_Data under study_
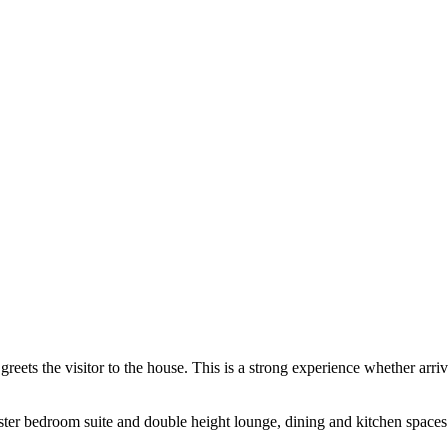
eets the visitor to the house. This is a strong experience whether arr
aster bedroom suite and double height lounge, dining and kitchen space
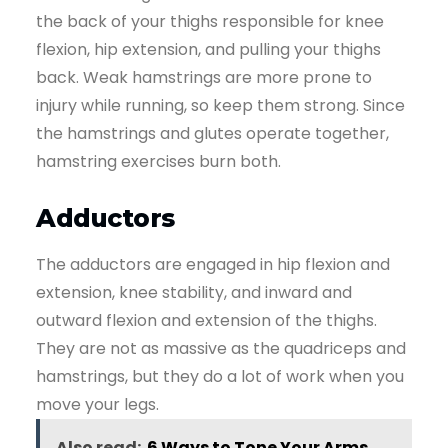
the back of your thighs responsible for knee
flexion, hip extension, and pulling your thighs
back. Weak hamstrings are more prone to
injury while running, so keep them strong. Since
the hamstrings and glutes operate together,
hamstring exercises burn both.
Adductors
The adductors are engaged in hip flexion and
extension, knee stability, and inward and
outward flexion and extension of the thighs.
They are not as massive as the quadriceps and
hamstrings, but they do a lot of work when you
move your legs.
Also read:
6 Ways to Tone Your Arms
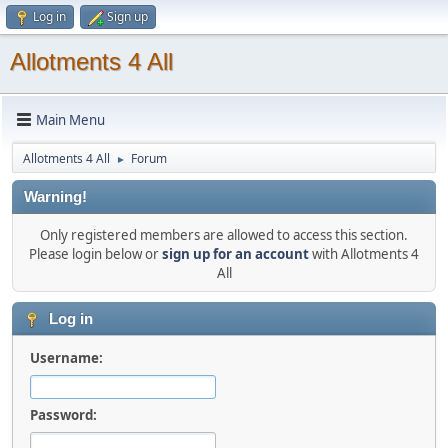
Log in
Sign up
Allotments 4 All
Main Menu
Allotments 4 All
Forum
►
Warning!
Only registered members are allowed to access this section.
Please login below or
sign up for an account
with Allotments 4
All
Log in
Username:
Password:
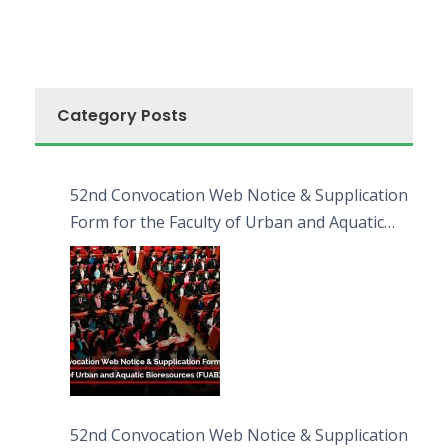
Category Posts
52nd Convocation Web Notice & Supplication
Form for the Faculty of Urban and Aquatic
Bioresources (FUAB)
52nd Convocation Web Notice & Supplication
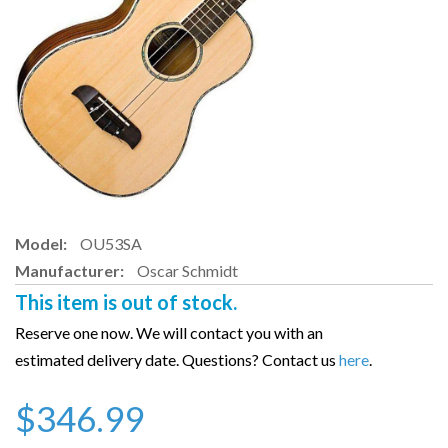
Model:
OU53SA
Manufacturer:
Oscar Schmidt
This item is out of stock.
Reserve one now. We will contact you with an
estimated delivery date. Questions? Contact us
here
.
$346.99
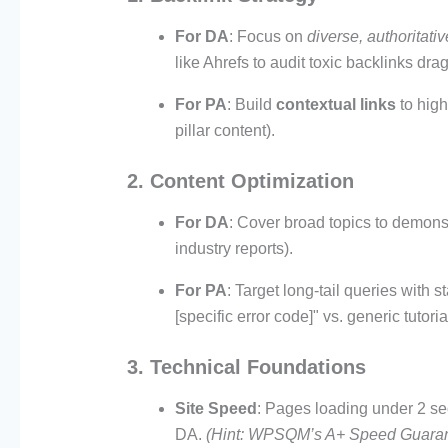
For DA
: Focus on
diverse, authoritativ
like Ahrefs to audit toxic backlinks dr
For PA
: Build
contextual links
to high
pillar content).
2. Content Optimization
For DA
: Cover broad topics to demonst
industry reports).
For PA
: Target long-tail queries with 
[specific error code]" vs. generic tutoria
3. Technical Foundations
Site Speed
: Pages loading under 2 se
DA.
(Hint: WPSQM’s A+ Speed Guarant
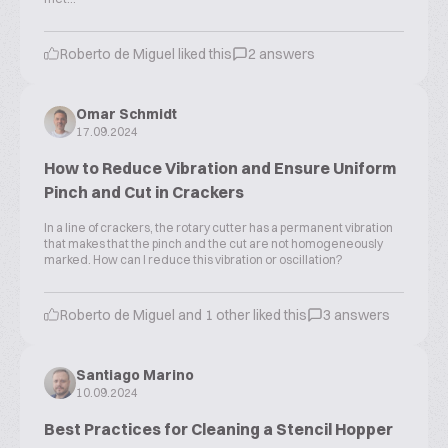
Roberto de Miguel liked this
2 answers
Omar Schmidt
17.09.2024
How to Reduce Vibration and Ensure Uniform
Pinch and Cut in Crackers
In a line of crackers, the rotary cutter has a permanent vibration
that makes that the pinch and the cut are not homogeneously
marked. How can I reduce this vibration or oscillation?
Roberto de Miguel and 1 other liked this
3 answers
Santiago Marino
10.09.2024
Best Practices for Cleaning a Stencil Hopper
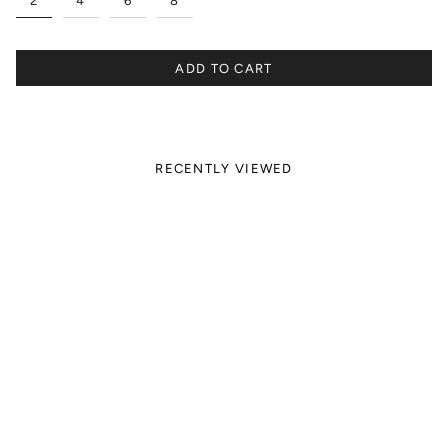
2
4
6
8
ADD TO CART
RECENTLY VIEWED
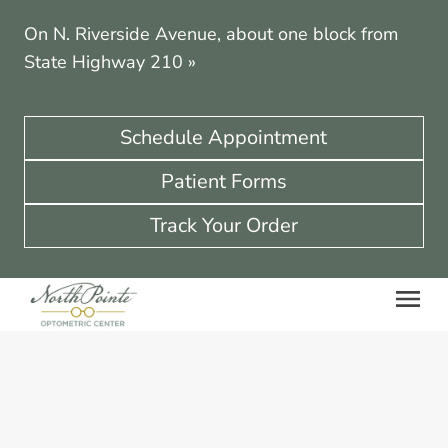
On N. Riverside Avenue, about one block from
State Highway 210
»
Schedule Appointment
Patient Forms
Track Your Order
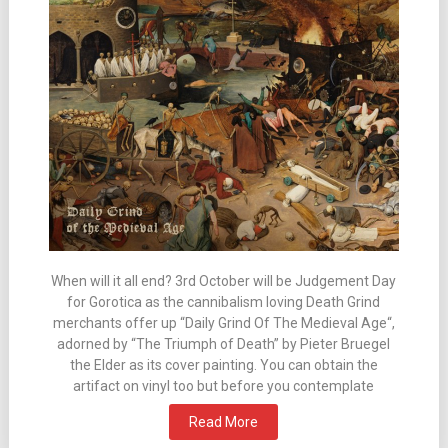
When will it all end? 3rd October will be Judgement Day
for Gorotica as the cannibalism loving Death Grind
merchants offer up “Daily Grind Of The Medieval Age“,
adorned by “The Triumph of Death” by Pieter Bruegel
the Elder as its cover painting. You can obtain the
artifact on vinyl too but before you contemplate
Read More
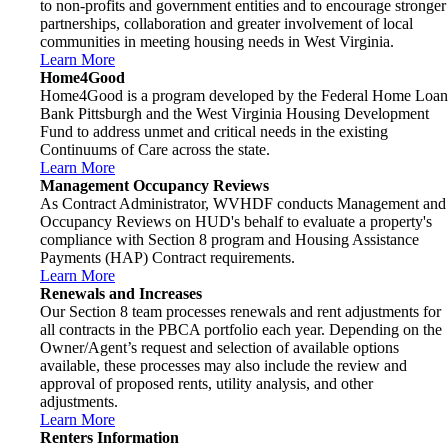
to non-profits and government entities and to encourage stronger
partnerships, collaboration and greater involvement of local
communities in meeting housing needs in West Virginia.
Learn More
Home4Good
Home4Good is a program developed by the Federal Home Loan
Bank Pittsburgh and the West Virginia Housing Development
Fund to address unmet and critical needs in the existing
Continuums of Care across the state.
Learn More
Management Occupancy Reviews
As Contract Administrator, WVHDF conducts Management and
Occupancy Reviews on HUD's behalf to evaluate a property's
compliance with Section 8 program and Housing Assistance
Payments (HAP) Contract requirements.
Learn More
Renewals and Increases
Our Section 8 team processes renewals and rent adjustments for
all contracts in the PBCA portfolio each year. Depending on the
Owner/Agent’s request and selection of available options
available, these processes may also include the review and
approval of proposed rents, utility analysis, and other
adjustments.
Learn More
Renters Information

_Written task_
Copy the text of every item above word for word, leaving the pictures out of your answer.

_Result below_
eets the visitor to the house. This is a strong experience whether arr
aster bedroom suite and double height lounge, dining and kitchen space
the back of your thighs responsible for knee
flexion, hip extension, and pulling your thighs
back. Weak hamstrings are more prone to
injury while running, so keep them strong. Since
the hamstrings and glutes operate together,
hamstring exercises burn both.
Adductors
The adductors are engaged in hip flexion and
extension, knee stability, and inward and
outward flexion and extension of the thighs.
They are not as massive as the quadriceps and
hamstrings, but they do a lot of work when you
move your legs.
Also read:
6 Ways to Tone Your Arms
Log in
Sign up
Allotments 4 All
Main Menu
Allotments 4 All
Forum
►
Warning!
Only registered members are allowed to access this section.
Please login below or
sign up for an account
with Allotments 4
All
Log in
Username:
Password:
Category Posts
52nd Convocation Web Notice & Supplication
Form for the Faculty of Urban and Aquatic
Bioresources (FUAB)
52nd Convocation Web Notice & Supplication
Model:
OU53SA
Manufacturer:
Oscar Schmidt
This item is out of stock.
Reserve one now. We will contact you with an
estimated delivery date. Questions? Contact us
here
.
$346.99
For DA
: Focus on
diverse, authoritativ
like Ahrefs to audit toxic backlinks dr
For PA
: Build
contextual links
to high
pillar content).
2. Content Optimization
For DA
: Cover broad topics to demonst
industry reports).
For PA
: Target long-tail queries with 
[specific error code]" vs. generic tutoria
3. Technical Foundations
Site Speed
: Pages loading under 2 se
DA.
(Hint: WPSQM’s A+ Speed Guarant
Roberto de Miguel liked this
2 answers
Omar Schmidt
17.09.2024
How to Reduce Vibration and Ensure Uniform
Pinch and Cut in Crackers
In a line of crackers, the rotary cutter has a permanent vibration
that makes that the pinch and the cut are not homogeneously
marked. How can I reduce this vibration or oscillation?
Roberto de Miguel and 1 other liked this
3 answers
Santiago Marino
10.09.2024
Best Practices for Cleaning a Stencil Hopper
2
4
6
8
ADD TO CART
RECENTLY VIEWED
On N. Riverside Avenue, about one block from
State Highway 210
»
Schedule Appointment
Patient Forms
Track Your Order
When will it all end? 3rd October will be Judgement Day
for Gorotica as the cannibalism loving Death Grind
merchants offer up “Daily Grind Of The Medieval Age“,
adorned by “The Triumph of Death” by Pieter Bruegel
the Elder as its cover painting. You can obtain the
artifact on vinyl too but before you contemplate
Read More
to non-profits and government entities and to encourage stronger
partnerships, collaboration and greater involvement of local
communities in meeting housing needs in West Virginia.
Learn More
Home4Good
Home4Good is a program developed by the Federal Home Loan
Bank Pittsburgh and the West Virginia Housing Development
Fund to address unmet and critical needs in the existing
Continuums of Care across the state.
Learn More
Management Occupancy Reviews
As Contract Administrator, WVHDF conducts Management and
Occupancy Reviews on HUD's behalf to evaluate a property's
compliance with Section 8 program and Housing Assistance
Payments (HAP) Contract requirements.
Learn More
Renewals and Increases
Our Section 8 team processes renewals and rent adjustments for
all contracts in the PBCA portfolio each year. Depending on the
Owner/Agent’s request and selection of available options
available, these processes may also include the review and
approval of proposed rents, utility analysis, and other
adjustments.
Learn More
Renters Information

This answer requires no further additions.